概要
スキーマとは認知心理学において用いられる言葉で、人間の認知過程を説明する際に用いられる概念のひとつです。
ある物事に関する知識について似たような例が集まってくると、それらに共通したものを抽出して一般的知識として捉えることが可能になります。
※スキーマはITなどの技術用語で出てくるワードですが、今回は心理学で使われるワードのスキーマのことについての記事となっています。
例えば、タイヤが4つ付いていて、人が出入りする扉があり、中にはハンドルや座席があり、一部ガラス張りで中が見える鉄の塊というと、多くの人は「自動車かな」ということが頭に浮かび、少なくとも電車や馬車とは違うものだろうということが分かると思います。
スキーマ:心理学用語集 サイコタムより(検索日:2017/06/07)
顔文字の認識はスキーマの作用
では、次の例はどうでしょう?
上の例は海外で使われている顔文字の例です。
人によっては正しく認識出来たでしょう。それは恐らく知識があったから、または表情というヒントから、顔文字として捉えることが出来たからだと思います。

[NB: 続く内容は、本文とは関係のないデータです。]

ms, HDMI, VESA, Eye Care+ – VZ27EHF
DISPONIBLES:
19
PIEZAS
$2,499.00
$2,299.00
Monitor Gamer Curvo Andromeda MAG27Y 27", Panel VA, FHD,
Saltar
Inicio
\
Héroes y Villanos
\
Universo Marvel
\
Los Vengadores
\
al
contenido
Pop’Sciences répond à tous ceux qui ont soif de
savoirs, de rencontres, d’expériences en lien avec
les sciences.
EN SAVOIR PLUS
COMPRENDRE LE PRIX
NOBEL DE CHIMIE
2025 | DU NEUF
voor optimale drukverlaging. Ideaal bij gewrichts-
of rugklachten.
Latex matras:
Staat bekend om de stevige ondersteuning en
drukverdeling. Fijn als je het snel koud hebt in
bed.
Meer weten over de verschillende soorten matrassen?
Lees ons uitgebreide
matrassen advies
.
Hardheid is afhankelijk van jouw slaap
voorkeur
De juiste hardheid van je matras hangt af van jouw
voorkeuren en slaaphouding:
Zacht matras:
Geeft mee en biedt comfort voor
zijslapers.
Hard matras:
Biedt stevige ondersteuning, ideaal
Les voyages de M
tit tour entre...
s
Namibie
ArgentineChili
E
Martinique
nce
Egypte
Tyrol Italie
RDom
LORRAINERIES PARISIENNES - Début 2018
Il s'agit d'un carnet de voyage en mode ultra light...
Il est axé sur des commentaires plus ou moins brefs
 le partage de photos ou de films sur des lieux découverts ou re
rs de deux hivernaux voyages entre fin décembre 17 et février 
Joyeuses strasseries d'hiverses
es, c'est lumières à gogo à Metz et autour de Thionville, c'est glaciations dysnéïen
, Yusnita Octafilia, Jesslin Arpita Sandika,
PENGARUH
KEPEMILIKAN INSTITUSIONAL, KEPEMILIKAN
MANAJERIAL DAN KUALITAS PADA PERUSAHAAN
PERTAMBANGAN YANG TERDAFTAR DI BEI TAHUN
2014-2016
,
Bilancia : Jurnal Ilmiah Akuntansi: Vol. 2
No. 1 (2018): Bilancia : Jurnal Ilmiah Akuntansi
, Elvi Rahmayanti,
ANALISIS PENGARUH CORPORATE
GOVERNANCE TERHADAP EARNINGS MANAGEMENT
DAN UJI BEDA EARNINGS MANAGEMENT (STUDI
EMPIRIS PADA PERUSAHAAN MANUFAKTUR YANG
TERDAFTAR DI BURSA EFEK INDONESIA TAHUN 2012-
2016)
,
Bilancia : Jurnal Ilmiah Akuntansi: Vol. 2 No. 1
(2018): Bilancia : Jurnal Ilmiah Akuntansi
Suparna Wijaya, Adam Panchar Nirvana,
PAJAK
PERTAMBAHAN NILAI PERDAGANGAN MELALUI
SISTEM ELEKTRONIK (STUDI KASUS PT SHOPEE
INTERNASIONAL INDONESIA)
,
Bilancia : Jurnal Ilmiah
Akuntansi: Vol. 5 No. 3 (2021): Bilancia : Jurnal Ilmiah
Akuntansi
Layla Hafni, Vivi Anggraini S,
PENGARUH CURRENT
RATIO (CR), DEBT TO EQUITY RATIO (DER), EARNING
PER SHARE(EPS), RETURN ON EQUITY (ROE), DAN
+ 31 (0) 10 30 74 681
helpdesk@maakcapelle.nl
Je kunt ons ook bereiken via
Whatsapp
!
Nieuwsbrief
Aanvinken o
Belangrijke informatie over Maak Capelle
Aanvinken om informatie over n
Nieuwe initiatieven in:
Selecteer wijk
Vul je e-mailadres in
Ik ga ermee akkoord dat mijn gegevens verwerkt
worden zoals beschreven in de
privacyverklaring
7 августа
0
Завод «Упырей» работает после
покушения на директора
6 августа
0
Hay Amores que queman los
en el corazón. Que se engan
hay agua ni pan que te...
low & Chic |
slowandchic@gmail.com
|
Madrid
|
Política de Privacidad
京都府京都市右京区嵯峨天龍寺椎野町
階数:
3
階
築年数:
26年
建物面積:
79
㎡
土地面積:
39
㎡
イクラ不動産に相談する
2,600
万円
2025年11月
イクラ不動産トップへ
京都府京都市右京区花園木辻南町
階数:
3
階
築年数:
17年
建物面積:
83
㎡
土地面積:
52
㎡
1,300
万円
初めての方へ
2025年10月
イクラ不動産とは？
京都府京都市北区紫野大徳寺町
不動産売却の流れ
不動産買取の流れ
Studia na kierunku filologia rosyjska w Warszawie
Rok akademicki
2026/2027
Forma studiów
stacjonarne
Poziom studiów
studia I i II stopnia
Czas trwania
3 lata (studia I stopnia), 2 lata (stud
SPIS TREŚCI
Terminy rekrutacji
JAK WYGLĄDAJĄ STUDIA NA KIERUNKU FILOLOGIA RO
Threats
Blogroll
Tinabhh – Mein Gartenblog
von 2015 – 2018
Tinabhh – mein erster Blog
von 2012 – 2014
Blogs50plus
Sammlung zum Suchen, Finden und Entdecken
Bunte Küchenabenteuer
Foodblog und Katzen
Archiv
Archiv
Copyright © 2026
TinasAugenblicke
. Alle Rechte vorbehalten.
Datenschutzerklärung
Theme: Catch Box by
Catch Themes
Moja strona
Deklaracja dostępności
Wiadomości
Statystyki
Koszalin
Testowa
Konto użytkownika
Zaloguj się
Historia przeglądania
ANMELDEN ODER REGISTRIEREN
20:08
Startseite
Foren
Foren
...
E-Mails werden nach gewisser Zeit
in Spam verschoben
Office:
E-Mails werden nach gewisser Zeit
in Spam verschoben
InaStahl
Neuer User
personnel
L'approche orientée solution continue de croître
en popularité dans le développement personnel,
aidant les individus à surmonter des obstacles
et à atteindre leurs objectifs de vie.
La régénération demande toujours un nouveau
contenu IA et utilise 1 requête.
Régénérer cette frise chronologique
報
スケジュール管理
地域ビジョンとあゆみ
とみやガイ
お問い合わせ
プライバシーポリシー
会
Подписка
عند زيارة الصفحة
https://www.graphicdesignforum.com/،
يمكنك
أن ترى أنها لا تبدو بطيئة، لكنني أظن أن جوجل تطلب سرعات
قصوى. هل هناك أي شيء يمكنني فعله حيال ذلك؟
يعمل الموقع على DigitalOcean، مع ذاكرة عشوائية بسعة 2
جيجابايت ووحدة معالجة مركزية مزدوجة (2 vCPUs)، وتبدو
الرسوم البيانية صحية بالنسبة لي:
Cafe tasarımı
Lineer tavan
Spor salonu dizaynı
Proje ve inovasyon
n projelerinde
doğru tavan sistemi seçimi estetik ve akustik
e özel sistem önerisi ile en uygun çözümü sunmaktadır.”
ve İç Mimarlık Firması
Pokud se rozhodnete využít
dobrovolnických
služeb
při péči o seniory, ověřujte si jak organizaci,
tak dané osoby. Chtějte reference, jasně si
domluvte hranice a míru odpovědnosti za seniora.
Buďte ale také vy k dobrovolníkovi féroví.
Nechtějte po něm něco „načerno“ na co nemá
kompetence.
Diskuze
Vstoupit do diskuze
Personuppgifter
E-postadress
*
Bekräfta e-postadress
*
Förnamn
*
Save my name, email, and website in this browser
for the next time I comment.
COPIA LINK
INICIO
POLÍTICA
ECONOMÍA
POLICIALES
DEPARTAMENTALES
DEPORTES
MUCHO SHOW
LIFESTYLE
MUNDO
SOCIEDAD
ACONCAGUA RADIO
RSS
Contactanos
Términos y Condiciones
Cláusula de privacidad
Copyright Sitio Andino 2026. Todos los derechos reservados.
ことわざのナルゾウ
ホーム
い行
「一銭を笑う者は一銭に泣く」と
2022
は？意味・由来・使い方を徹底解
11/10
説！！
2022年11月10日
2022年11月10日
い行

スキーマはこういった知らないことであっても、今までの経験から恐らく表情だろうと”捉える”ことが出来る認知方法です。
しかし、このスキーマによって正しい認識が出来ないこともあります。
スキーマは時として障害となる
いまから、日常会話を使って、スキーマによる情報の認識障害を体験して頂きます。
会話設定:Aさんはパソコンを新しく買い替えたいと考えていました。でも、Aさんはパソコンの話など全く分からないので、AさんはシステムエンジニアのBさんに相談することにしました。
- A「Bさん。新しいパソコン買いたいんだけど、何がいい?」
- エンジニアB「そうだねー。ちなみに今は何使ってるの?」
- A「いまはノートパソコンの◯◯使ってるよ。」
- エンジニアB「えーアレ使ってるの?使いにくくない?おすすめは××だよ」
会話例が短いですが、ここまでの会話でエンジニアBさんがどんな容姿でどういう関係の人かを想像してください。
このエンジニアBは、男性でしょうか?女性だと思いますか?
実は、エンジニアBさんは女性のシステムエンジニアですと言われたら想像通りだった人はいらっしゃいますか?
システムエンジニア=男性、またパソコンにこだわりがある=男性というイメージ、今までの知識が妨害して、女性というイメージが出にくということがあります。これがスキーマの意図しない作用の例です。
スキーマはプラスにもマイナスにも働く
スキーマは生活の様々な場面で作用しています。例えば色や形、サイト全体のデザインなども含まれます。
仮に、あなたが作ったプロダクトを初めて見たユーザーであっても、スキーマによって情報の関連付けが行われます。そのため、良いイメージであれば良いですが、悪いイメージと関連付けされることもあります。
スキーマを上手に作用させることが出来れば、最初から第一印象がよくなったり、親近感を生むことが出来ます。